Work item:
Extract each line in the data that contains the word "Ihnen". Matches must have the same capitalization.

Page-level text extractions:
****************
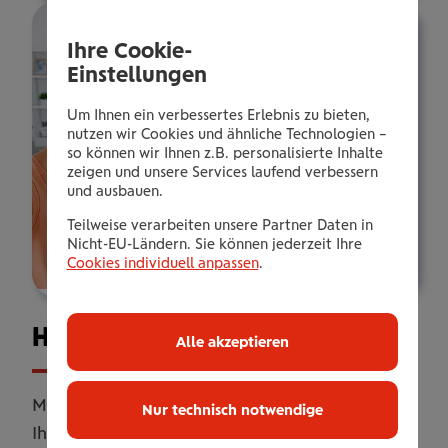
Ihre Cookie-
Einstellungen
Um Ihnen ein verbessertes Erlebnis zu bieten,
nutzen wir Cookies und ähnliche Technologien –
so können wir Ihnen z.B. personalisierte Inhalte
zeigen und unsere Services laufend verbessern
und ausbauen.
Teilweise verarbeiten unsere Partner Daten in
Nicht-EU-Ländern. Sie können jederzeit Ihre
Cookies individuell anpassen
.
Haus­halts­ver­si­che­rung
Alle akzeptieren
Mit unserer Haushaltsversicherung sichern Sie
Nur technisch notwendige
Ihr Zuhause umfassend ab. Online oder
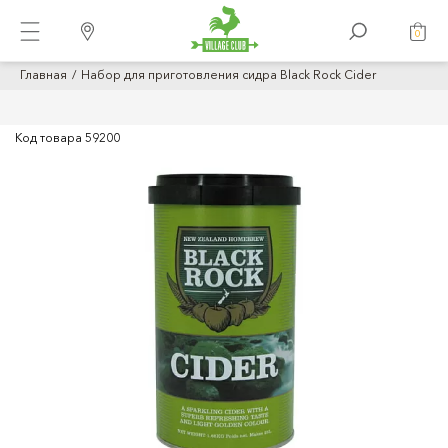
0
Главная
Набор для приготовления сидра Black Rock Cider
Код товара
59200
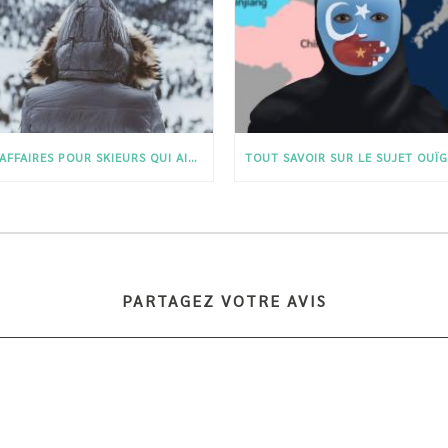
DES AFFAIRES POUR SKIEURS QUI AIMENT LA NATURE
PARTAGEZ VOTRE AVIS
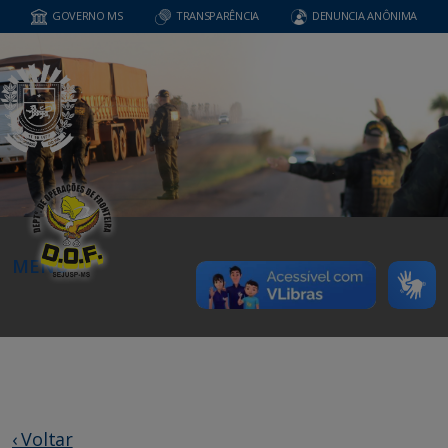
GOVERNO MS
TRANSPARÊNCIA
DENUNCIA ANÔNIMA
MENU
‹ Voltar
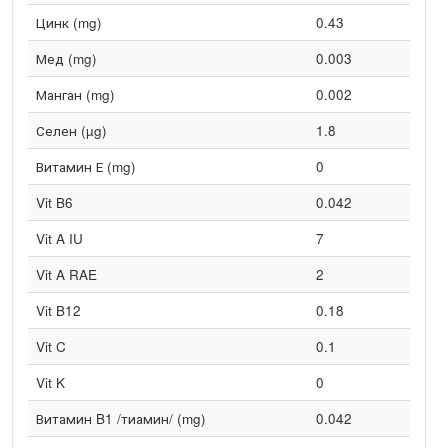
Цинк (mg)
0.43
Мед (mg)
0.003
Манган (mg)
0.002
Селен (µg)
1.8
Витамин Е (mg)
0
Vit B6
0.042
Vit A IU
7
Vit A RAE
2
Vit B12
0.18
Vit C
0.1
Vit K
0
Витамин B1 /тиамин/ (mg)
0.042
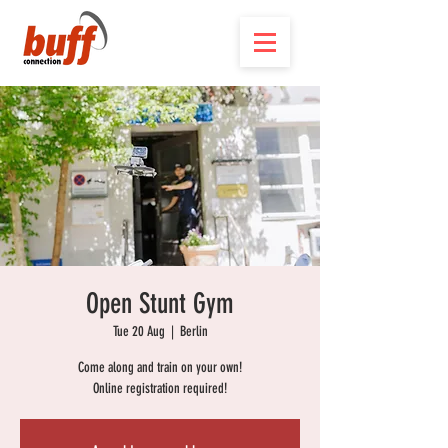
Open Stunt Gym
Tue 20 Aug
  |  
Berlin
Come along and train on your own!
Online registration required!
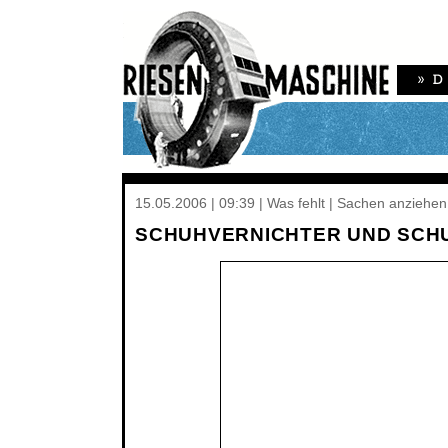
15.05.2006 | 09:39 | Was fehlt | Sachen anziehen
SCHUHVERNICHTER UND SCH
****************
Written solution:
Um Ihnen ein verbessertes Erlebnis zu bieten,
so können wir Ihnen z.B. personalisierte Inhalte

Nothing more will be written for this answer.